» What you should do:
Set the data down exactly as it stands, and keep its pictures out.
»»
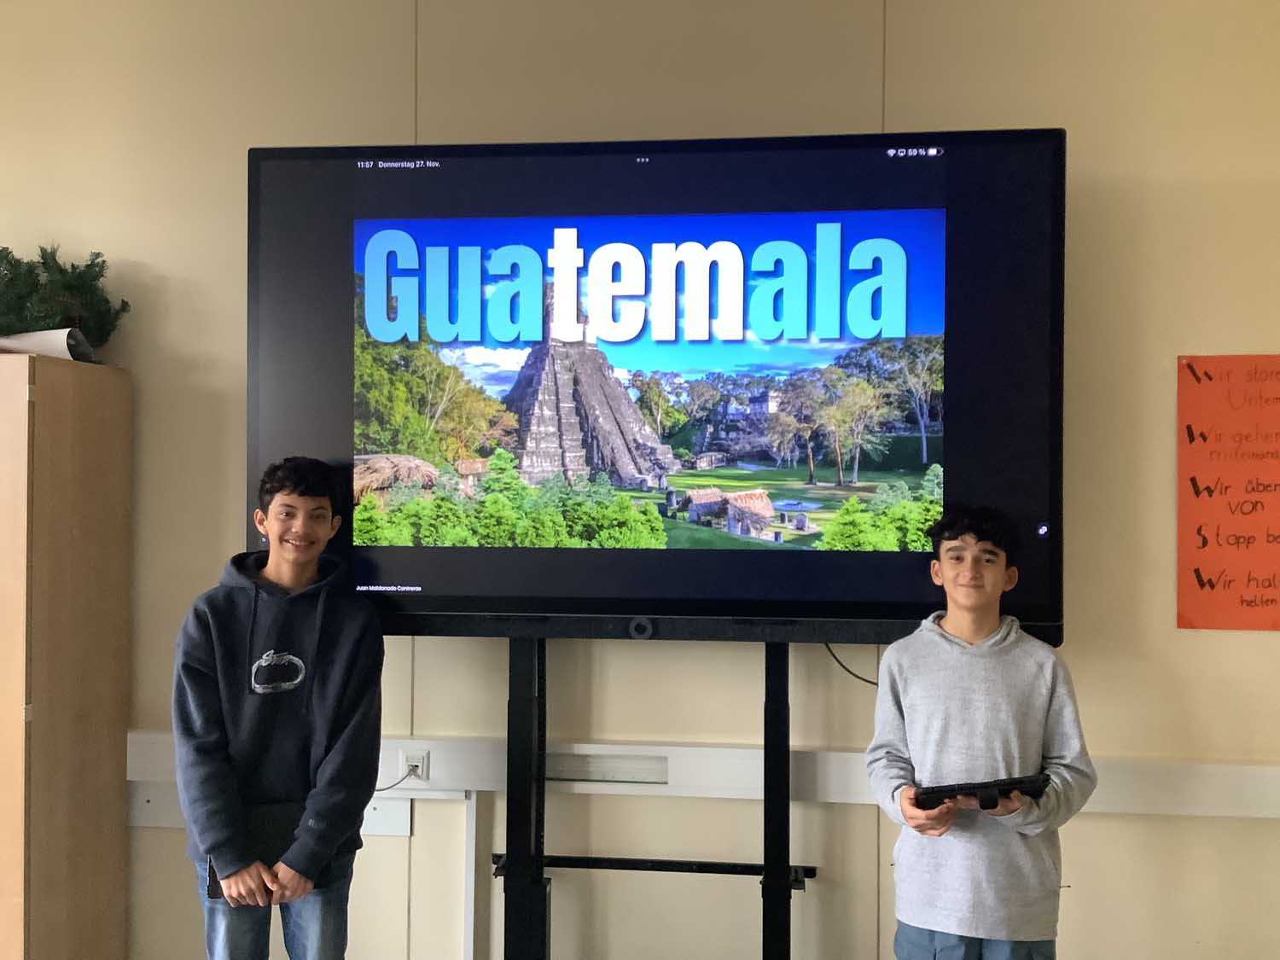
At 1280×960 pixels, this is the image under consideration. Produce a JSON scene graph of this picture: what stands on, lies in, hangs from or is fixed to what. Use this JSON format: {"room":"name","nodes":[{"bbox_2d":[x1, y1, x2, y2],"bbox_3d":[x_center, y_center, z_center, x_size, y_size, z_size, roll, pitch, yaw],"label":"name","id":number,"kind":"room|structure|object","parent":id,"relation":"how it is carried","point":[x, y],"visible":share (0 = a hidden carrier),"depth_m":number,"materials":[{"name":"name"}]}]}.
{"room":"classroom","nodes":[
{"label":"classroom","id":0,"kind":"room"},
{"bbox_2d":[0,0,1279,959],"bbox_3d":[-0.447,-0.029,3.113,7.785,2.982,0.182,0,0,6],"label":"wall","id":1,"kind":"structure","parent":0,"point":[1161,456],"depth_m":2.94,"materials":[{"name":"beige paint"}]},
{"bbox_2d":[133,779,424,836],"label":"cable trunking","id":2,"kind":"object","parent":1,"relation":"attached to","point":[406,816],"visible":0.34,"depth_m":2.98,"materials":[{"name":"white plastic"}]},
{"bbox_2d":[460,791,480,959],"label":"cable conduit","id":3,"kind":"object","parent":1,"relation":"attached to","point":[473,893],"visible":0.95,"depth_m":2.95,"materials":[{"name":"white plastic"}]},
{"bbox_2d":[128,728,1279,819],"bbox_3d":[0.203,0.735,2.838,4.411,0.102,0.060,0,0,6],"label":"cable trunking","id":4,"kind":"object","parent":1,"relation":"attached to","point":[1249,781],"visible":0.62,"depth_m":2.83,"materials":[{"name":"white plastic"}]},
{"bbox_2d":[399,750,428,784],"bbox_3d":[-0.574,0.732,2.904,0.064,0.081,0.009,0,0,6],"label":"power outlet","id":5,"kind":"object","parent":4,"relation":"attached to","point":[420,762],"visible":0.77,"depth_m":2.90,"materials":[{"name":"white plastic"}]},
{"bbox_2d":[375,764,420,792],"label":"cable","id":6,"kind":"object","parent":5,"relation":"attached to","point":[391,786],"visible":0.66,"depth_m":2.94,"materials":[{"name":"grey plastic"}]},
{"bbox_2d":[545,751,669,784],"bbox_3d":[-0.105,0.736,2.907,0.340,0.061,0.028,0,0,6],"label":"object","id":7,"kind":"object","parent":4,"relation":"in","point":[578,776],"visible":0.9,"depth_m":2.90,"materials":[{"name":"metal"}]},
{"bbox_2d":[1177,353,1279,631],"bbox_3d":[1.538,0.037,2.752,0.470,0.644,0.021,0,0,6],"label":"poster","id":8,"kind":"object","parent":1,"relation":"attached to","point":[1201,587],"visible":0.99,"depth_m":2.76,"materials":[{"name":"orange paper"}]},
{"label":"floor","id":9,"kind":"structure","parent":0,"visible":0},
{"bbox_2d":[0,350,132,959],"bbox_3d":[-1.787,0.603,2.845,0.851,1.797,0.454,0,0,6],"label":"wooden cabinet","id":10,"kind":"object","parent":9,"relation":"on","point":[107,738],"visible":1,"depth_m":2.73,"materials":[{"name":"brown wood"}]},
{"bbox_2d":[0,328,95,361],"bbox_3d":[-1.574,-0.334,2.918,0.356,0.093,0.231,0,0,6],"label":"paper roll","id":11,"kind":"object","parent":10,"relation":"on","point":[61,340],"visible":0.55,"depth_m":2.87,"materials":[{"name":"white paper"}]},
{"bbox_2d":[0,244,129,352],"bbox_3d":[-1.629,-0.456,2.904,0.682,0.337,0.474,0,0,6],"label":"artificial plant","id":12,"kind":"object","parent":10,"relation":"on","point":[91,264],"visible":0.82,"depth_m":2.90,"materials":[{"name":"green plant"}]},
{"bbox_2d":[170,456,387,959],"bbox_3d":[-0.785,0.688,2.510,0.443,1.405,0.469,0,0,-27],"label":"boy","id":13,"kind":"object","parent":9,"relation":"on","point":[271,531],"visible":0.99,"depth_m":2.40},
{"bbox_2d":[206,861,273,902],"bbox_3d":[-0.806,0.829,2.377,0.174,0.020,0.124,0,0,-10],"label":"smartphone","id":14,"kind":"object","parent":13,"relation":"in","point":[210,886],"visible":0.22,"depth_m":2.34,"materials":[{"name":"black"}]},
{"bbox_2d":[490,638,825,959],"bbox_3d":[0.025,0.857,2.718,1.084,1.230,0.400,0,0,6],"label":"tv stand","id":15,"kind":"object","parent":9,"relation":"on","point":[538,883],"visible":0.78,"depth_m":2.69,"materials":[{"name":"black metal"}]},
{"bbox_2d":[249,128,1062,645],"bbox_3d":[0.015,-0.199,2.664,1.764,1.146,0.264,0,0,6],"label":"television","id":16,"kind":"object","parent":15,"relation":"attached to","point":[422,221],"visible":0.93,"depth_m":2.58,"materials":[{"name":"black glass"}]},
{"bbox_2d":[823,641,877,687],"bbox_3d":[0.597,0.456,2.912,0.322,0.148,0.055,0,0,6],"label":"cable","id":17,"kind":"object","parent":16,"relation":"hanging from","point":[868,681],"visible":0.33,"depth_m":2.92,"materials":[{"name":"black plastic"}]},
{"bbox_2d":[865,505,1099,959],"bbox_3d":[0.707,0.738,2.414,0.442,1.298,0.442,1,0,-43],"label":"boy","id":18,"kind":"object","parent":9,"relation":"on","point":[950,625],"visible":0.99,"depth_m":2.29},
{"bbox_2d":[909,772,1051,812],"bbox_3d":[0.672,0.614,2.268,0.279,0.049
««
» Solution below:
At 1280×960 pixels, this is the image under consideration. Produce a JSON scene graph of this picture: what stands on, lies in, hangs from or is fixed to what. Use this JSON format: {"room":"name","nodes":[{"bbox_2d":[x1, y1, x2, y2],"bbox_3d":[x_center, y_center, z_center, x_size, y_size, z_size, roll, pitch, yaw],"label":"name","id":number,"kind":"room|structure|object","parent":id,"relation":"how it is carried","point":[x, y],"visible":share (0 = a hidden carrier),"depth_m":number,"materials":[{"name":"name"}]}]}.
{"room":"classroom","nodes":[
{"label":"classroom","id":0,"kind":"room"},
{"bbox_2d":[0,0,1279,959],"bbox_3d":[-0.447,-0.029,3.113,7.785,2.982,0.182,0,0,6],"label":"wall","id":1,"kind":"structure","parent":0,"point":[1161,456],"depth_m":2.94,"materials":[{"name":"beige paint"}]},
{"bbox_2d":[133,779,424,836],"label":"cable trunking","id":2,"kind":"object","parent":1,"relation":"attached to","point":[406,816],"visible":0.34,"depth_m":2.98,"materials":[{"name":"white plastic"}]},
{"bbox_2d":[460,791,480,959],"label":"cable conduit","id":3,"kind":"object","parent":1,"relation":"attached to","point":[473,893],"visible":0.95,"depth_m":2.95,"materials":[{"name":"white plastic"}]},
{"bbox_2d":[128,728,1279,819],"bbox_3d":[0.203,0.735,2.838,4.411,0.102,0.060,0,0,6],"label":"cable trunking","id":4,"kind":"object","parent":1,"relation":"attached to","point":[1249,781],"visible":0.62,"depth_m":2.83,"materials":[{"name":"white plastic"}]},
{"bbox_2d":[399,750,428,784],"bbox_3d":[-0.574,0.732,2.904,0.064,0.081,0.009,0,0,6],"label":"power outlet","id":5,"kind":"object","parent":4,"relation":"attached to","point":[420,762],"visible":0.77,"depth_m":2.90,"materials":[{"name":"white plastic"}]},
{"bbox_2d":[375,764,420,792],"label":"cable","id":6,"kind":"object","parent":5,"relation":"attached to","point":[391,786],"visible":0.66,"depth_m":2.94,"materials":[{"name":"grey plastic"}]},
{"bbox_2d":[545,751,669,784],"bbox_3d":[-0.105,0.736,2.907,0.340,0.061,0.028,0,0,6],"label":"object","id":7,"kind":"object","parent":4,"relation":"in","point":[578,776],"visible":0.9,"depth_m":2.90,"materials":[{"name":"metal"}]},
{"bbox_2d":[1177,353,1279,631],"bbox_3d":[1.538,0.037,2.752,0.470,0.644,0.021,0,0,6],"label":"poster","id":8,"kind":"object","parent":1,"relation":"attached to","point":[1201,587],"visible":0.99,"depth_m":2.76,"materials":[{"name":"orange paper"}]},
{"label":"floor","id":9,"kind":"structure","parent":0,"visible":0},
{"bbox_2d":[0,350,132,959],"bbox_3d":[-1.787,0.603,2.845,0.851,1.797,0.454,0,0,6],"label":"wooden cabinet","id":10,"kind":"object","parent":9,"relation":"on","point":[107,738],"visible":1,"depth_m":2.73,"materials":[{"name":"brown wood"}]},
{"bbox_2d":[0,328,95,361],"bbox_3d":[-1.574,-0.334,2.918,0.356,0.093,0.231,0,0,6],"label":"paper roll","id":11,"kind":"object","parent":10,"relation":"on","point":[61,340],"visible":0.55,"depth_m":2.87,"materials":[{"name":"white paper"}]},
{"bbox_2d":[0,244,129,352],"bbox_3d":[-1.629,-0.456,2.904,0.682,0.337,0.474,0,0,6],"label":"artificial plant","id":12,"kind":"object","parent":10,"relation":"on","point":[91,264],"visible":0.82,"depth_m":2.90,"materials":[{"name":"green plant"}]},
{"bbox_2d":[170,456,387,959],"bbox_3d":[-0.785,0.688,2.510,0.443,1.405,0.469,0,0,-27],"label":"boy","id":13,"kind":"object","parent":9,"relation":"on","point":[271,531],"visible":0.99,"depth_m":2.40},
{"bbox_2d":[206,861,273,902],"bbox_3d":[-0.806,0.829,2.377,0.174,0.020,0.124,0,0,-10],"label":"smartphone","id":14,"kind":"object","parent":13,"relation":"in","point":[210,886],"visible":0.22,"depth_m":2.34,"materials":[{"name":"black"}]},
{"bbox_2d":[490,638,825,959],"bbox_3d":[0.025,0.857,2.718,1.084,1.230,0.400,0,0,6],"label":"tv stand","id":15,"kind":"object","parent":9,"relation":"on","point":[538,883],"visible":0.78,"depth_m":2.69,"materials":[{"name":"black metal"}]},
{"bbox_2d":[249,128,1062,645],"bbox_3d":[0.015,-0.199,2.664,1.764,1.146,0.264,0,0,6],"label":"television","id":16,"kind":"object","parent":15,"relation":"attached to","point":[422,221],"visible":0.93,"depth_m":2.58,"materials":[{"name":"black glass"}]},
{"bbox_2d":[823,641,877,687],"bbox_3d":[0.597,0.456,2.912,0.322,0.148,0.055,0,0,6],"label":"cable","id":17,"kind":"object","parent":16,"relation":"hanging from","point":[868,681],"visible":0.33,"depth_m":2.92,"materials":[{"name":"black plastic"}]},
{"bbox_2d":[865,505,1099,959],"bbox_3d":[0.707,0.738,2.414,0.442,1.298,0.442,1,0,-43],"label":"boy","id":18,"kind":"object","parent":9,"relation":"on","point":[950,625],"visible":0.99,"depth_m":2.29},
{"bbox_2d":[909,772,1051,812],"bbox_3d":[0.672,0.614,2.268,0.279,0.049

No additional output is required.